Le propriétaire de la pizzeria s’avise que le local loué a été construit sans permis de construire et se fonde sur l’irrégularité de la situation administrative pour cesser de régler ses loyers (tout en continuant à exploiter son commerce), assigner le bailleur en résolution du bail et solliciter la réparation des préjudices causés par cette situation.

La Cour d’appel de Papeete a rejeté sa demande au motif que l’absence de permis de construire ne l’avait pas empêché d’exploiter son commerce. Il faut préciser qu’un commerce de pizzeria était exploité dans les lieux depuis plusieurs années et que l’administration locale ne s’était jamais émue de la situation.

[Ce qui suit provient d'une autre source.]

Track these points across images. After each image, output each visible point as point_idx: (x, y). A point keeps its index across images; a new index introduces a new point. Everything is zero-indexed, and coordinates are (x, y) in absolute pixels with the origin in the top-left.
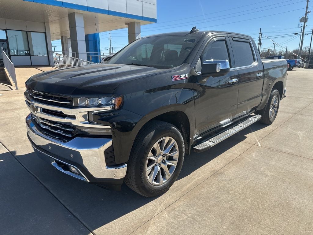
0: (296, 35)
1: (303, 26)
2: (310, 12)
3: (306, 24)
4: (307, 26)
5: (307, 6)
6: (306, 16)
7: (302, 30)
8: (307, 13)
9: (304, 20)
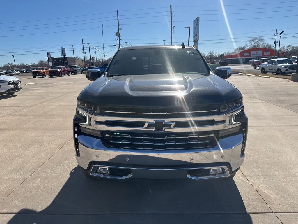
0: (115, 46)
1: (118, 40)
2: (121, 29)
3: (120, 38)
4: (121, 39)
5: (118, 24)
6: (119, 31)
7: (119, 42)
8: (119, 29)
9: (118, 34)
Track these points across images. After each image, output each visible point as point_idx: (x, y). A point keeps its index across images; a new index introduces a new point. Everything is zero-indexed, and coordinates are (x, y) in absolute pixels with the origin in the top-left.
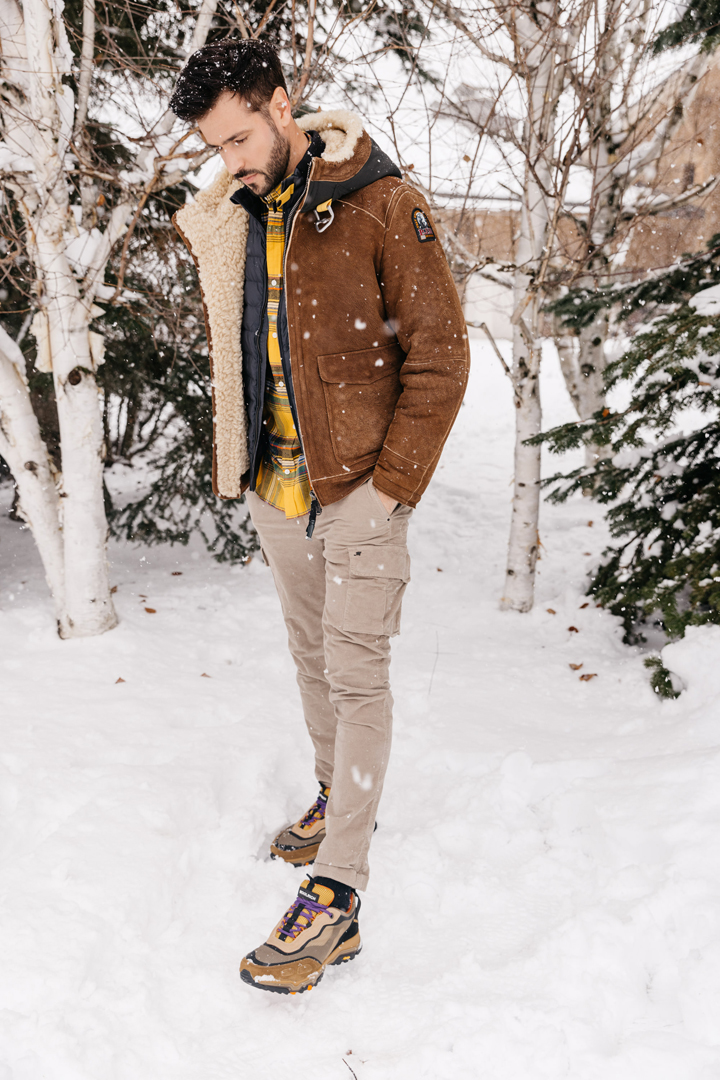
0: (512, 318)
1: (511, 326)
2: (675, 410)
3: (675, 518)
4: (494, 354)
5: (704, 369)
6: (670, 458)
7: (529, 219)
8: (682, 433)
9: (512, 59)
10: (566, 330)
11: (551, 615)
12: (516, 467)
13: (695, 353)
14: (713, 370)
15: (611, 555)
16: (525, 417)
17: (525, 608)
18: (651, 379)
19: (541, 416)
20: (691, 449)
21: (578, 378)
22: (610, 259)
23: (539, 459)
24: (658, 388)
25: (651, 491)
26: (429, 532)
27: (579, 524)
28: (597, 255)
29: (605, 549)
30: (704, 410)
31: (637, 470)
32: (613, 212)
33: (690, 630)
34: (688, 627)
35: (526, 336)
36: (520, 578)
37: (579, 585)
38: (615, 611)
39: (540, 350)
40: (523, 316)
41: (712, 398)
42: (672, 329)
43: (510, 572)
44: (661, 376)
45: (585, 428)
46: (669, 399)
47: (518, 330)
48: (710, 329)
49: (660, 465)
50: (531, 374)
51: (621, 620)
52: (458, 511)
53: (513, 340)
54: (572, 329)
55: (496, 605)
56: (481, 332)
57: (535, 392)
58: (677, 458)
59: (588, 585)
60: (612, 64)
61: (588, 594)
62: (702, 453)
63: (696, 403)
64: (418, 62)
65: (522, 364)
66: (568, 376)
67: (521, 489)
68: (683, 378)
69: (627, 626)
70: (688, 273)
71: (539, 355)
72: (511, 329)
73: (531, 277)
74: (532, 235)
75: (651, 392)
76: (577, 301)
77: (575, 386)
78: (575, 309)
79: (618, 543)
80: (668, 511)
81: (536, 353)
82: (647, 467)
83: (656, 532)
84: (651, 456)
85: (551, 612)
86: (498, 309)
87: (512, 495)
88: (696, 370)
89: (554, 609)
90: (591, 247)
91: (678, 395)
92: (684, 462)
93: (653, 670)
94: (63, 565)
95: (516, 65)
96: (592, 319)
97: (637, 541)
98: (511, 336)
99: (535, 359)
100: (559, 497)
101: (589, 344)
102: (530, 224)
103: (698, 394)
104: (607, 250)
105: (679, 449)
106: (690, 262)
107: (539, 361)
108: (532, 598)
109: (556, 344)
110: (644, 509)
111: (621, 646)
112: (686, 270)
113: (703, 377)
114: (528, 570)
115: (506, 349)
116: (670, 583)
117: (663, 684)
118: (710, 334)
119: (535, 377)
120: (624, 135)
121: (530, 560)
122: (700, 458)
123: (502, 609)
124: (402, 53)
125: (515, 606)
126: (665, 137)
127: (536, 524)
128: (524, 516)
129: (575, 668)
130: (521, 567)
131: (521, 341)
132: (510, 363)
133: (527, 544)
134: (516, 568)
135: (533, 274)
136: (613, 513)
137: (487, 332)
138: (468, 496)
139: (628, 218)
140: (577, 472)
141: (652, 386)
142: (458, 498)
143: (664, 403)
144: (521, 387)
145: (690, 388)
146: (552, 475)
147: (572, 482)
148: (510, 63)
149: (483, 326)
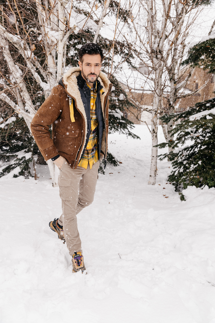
0: (151, 120)
1: (151, 122)
2: (186, 140)
3: (186, 164)
4: (148, 128)
5: (192, 132)
6: (186, 151)
7: (155, 100)
8: (188, 146)
9: (152, 66)
10: (164, 123)
11: (159, 186)
12: (152, 153)
13: (188, 128)
14: (194, 132)
15: (173, 173)
16: (154, 142)
17: (154, 184)
18: (181, 134)
19: (158, 142)
20: (190, 149)
21: (167, 134)
22: (175, 107)
23: (157, 151)
24: (182, 136)
25: (181, 158)
26: (132, 169)
27: (167, 167)
28: (171, 106)
29: (171, 171)
30: (192, 141)
31: (178, 154)
32: (175, 97)
33: (188, 187)
34: (188, 186)
35: (155, 124)
36: (153, 177)
37: (166, 179)
38: (173, 184)
39: (157, 127)
40: (154, 120)
41: (193, 138)
42: (184, 123)
43: (150, 176)
44: (183, 133)
45: (167, 144)
46: (184, 138)
47: (153, 123)
48: (191, 123)
49: (183, 153)
50: (155, 133)
51: (175, 186)
52: (139, 164)
53: (152, 125)
54: (165, 123)
55: (147, 183)
56: (145, 123)
57: (156, 136)
58: (187, 151)
59: (168, 179)
60: (175, 64)
61: (167, 181)
62: (192, 150)
63: (190, 139)
64: (132, 64)
65: (154, 130)
66: (165, 134)
67: (153, 157)
68: (187, 134)
69: (176, 188)
70: (191, 111)
71: (157, 128)
72: (151, 123)
73: (155, 112)
74: (156, 103)
75: (181, 136)
76: (166, 117)
77: (166, 136)
78: (166, 119)
79: (174, 170)
80: (185, 162)
81: (156, 128)
82: (180, 153)
83: (182, 167)
84: (181, 151)
85: (160, 185)
86: (149, 118)
87: (151, 159)
88: (190, 132)
89: (160, 184)
90: (170, 105)
91: (186, 137)
92: (188, 152)
93: (181, 195)
94: (54, 171)
95: (153, 68)
96: (169, 121)
97: (179, 169)
98: (151, 124)
99: (156, 129)
100: (161, 159)
101: (169, 126)
102: (155, 101)
103: (191, 137)
104: (174, 105)
105: (188, 149)
106: (191, 109)
107: (157, 130)
108: (155, 182)
109: (162, 126)
110: (180, 162)
111: (174, 192)
112: (190, 110)
113: (192, 134)
114: (154, 175)
115: (150, 127)
116: (184, 177)
117: (183, 198)
118: (191, 124)
119: (156, 133)
120: (178, 80)
121: (155, 173)
122: (192, 151)
123: (149, 184)
124: (128, 62)
125: (152, 184)
126: (187, 80)
127: (156, 165)
128: (154, 163)
129: (164, 196)
130: (153, 175)
131: (153, 125)
132: (151, 130)
133: (154, 170)
134: (152, 175)
135: (156, 112)
136: (173, 163)
137: (146, 123)
138: (141, 161)
139: (179, 98)
140: (165, 154)
141: (181, 135)
142: (139, 161)
143: (183, 139)
144: (153, 135)
145: (189, 136)
146: (160, 155)
147: (164, 156)
148: (152, 67)
149: (145, 122)
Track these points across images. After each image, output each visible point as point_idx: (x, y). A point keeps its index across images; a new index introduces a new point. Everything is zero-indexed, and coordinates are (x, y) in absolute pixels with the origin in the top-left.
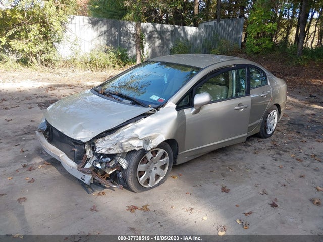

La 3ème chambre civile de la Cour de cassation, dans un arrêt du 1er juin 2022 (n° 21-11.602) a cassé cet arrêt sur le fondement de l’article 1719 du code civil.

Aux termes de cet article, « le bailleur est obligé, par la nature du contrat, et sans qu’il soit besoin d’une stipulation particulière, de délivrer au preneur la chose louée et d’entretenir cette chose en état de servir à l’usage pour lequel elle a été louée ».

Cette solution ne peut qu’être approuvée, dans la mesure où, ainsi que l’ont relevé aussi bien la Cour de cassation que la Cour d’appel, le permis de construire ne pouvant pas être régularisé, son absence rendait difficile l’assurance des locaux, interdisait tout développement du commerce, constituait un obstacle à la cession du fonds de commerce et, surtout, faisait peser un risque sérieux de perte du local en cas de « réveil » de l’administration et d’injonction de démolir les lieux loués.

La chose louée doit pouvoir être utilisée à l’usage auquel elle est destinée : le terrain agricole utilisé à un usage agricole, le restaurant disposer des autorisations administratives permettant son exploitation, etc.

C’est le bon sens et il était utile de le rappeler.